**TASK DETAILS**
Answer with a single number: how many lines in the listing below include "center"?

**EXTRACTED MATERIAL**
==========
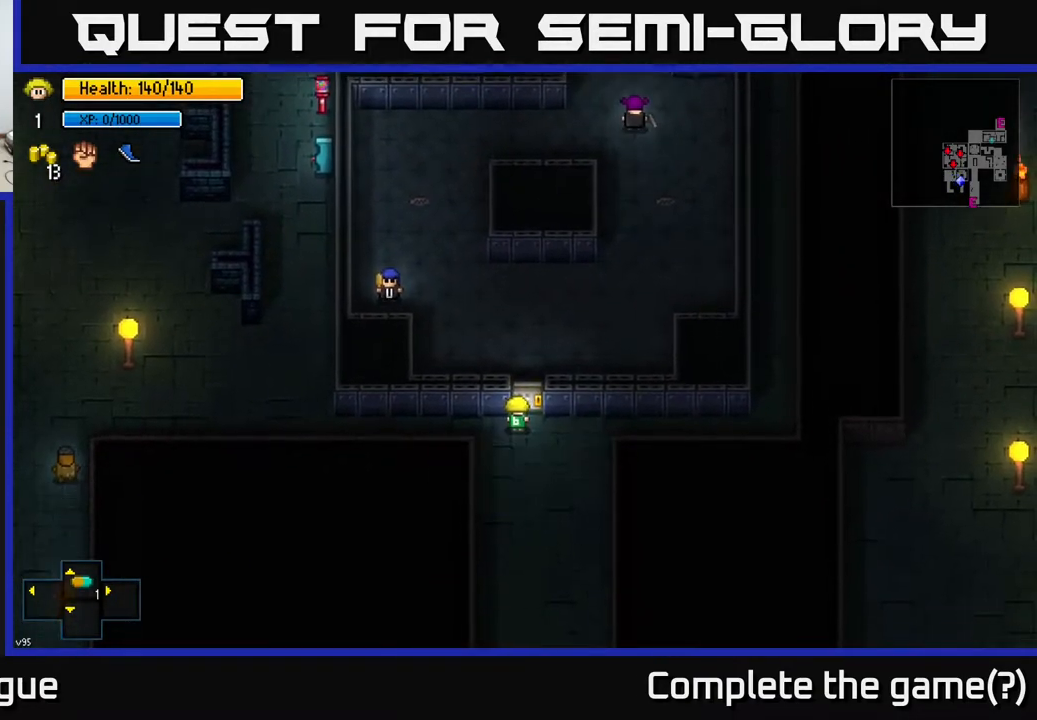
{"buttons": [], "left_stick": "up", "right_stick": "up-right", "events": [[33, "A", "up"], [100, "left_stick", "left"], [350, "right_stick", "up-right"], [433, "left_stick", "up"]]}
==========
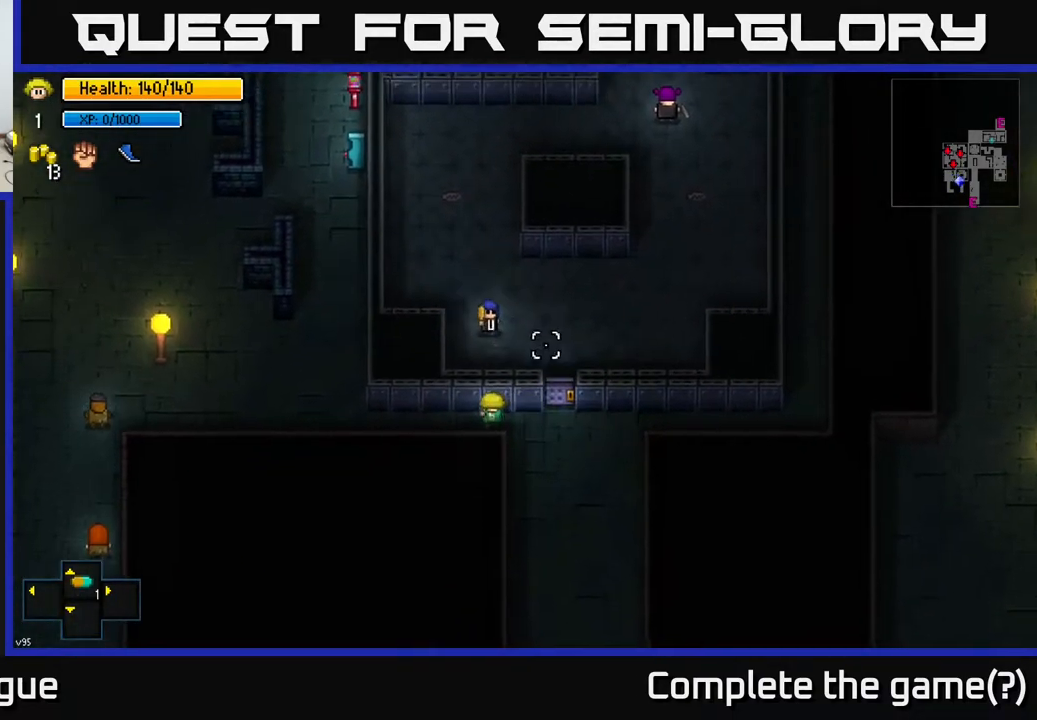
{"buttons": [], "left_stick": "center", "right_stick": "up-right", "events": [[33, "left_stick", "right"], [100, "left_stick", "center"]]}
==========
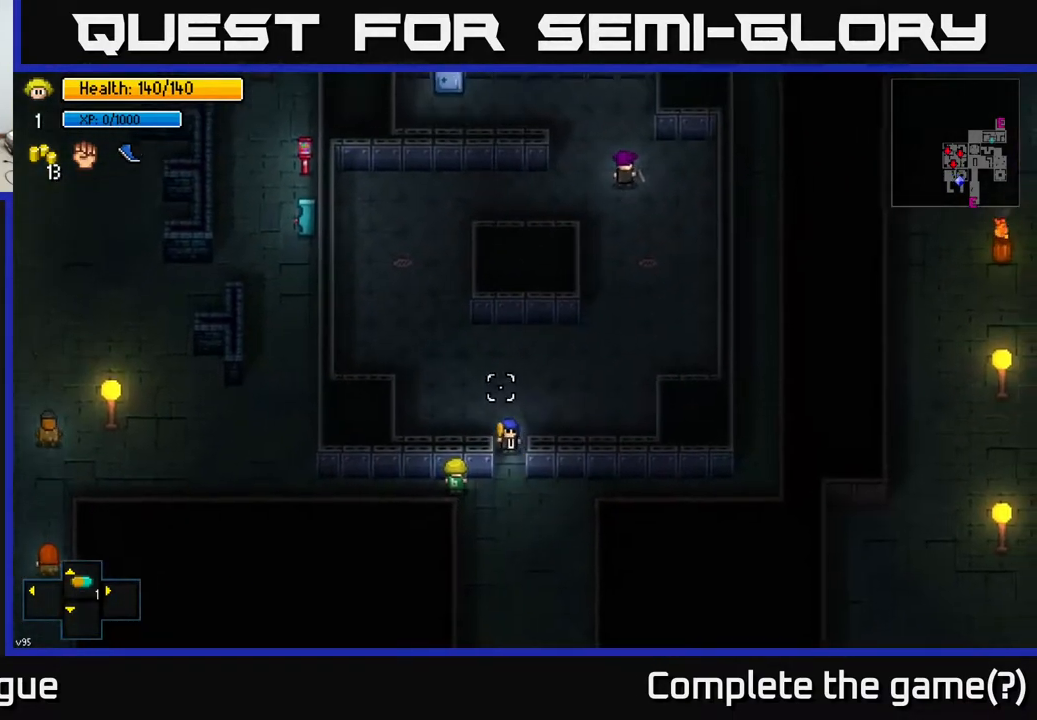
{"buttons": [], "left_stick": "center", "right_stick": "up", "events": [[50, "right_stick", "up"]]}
==========
**RESULT**
2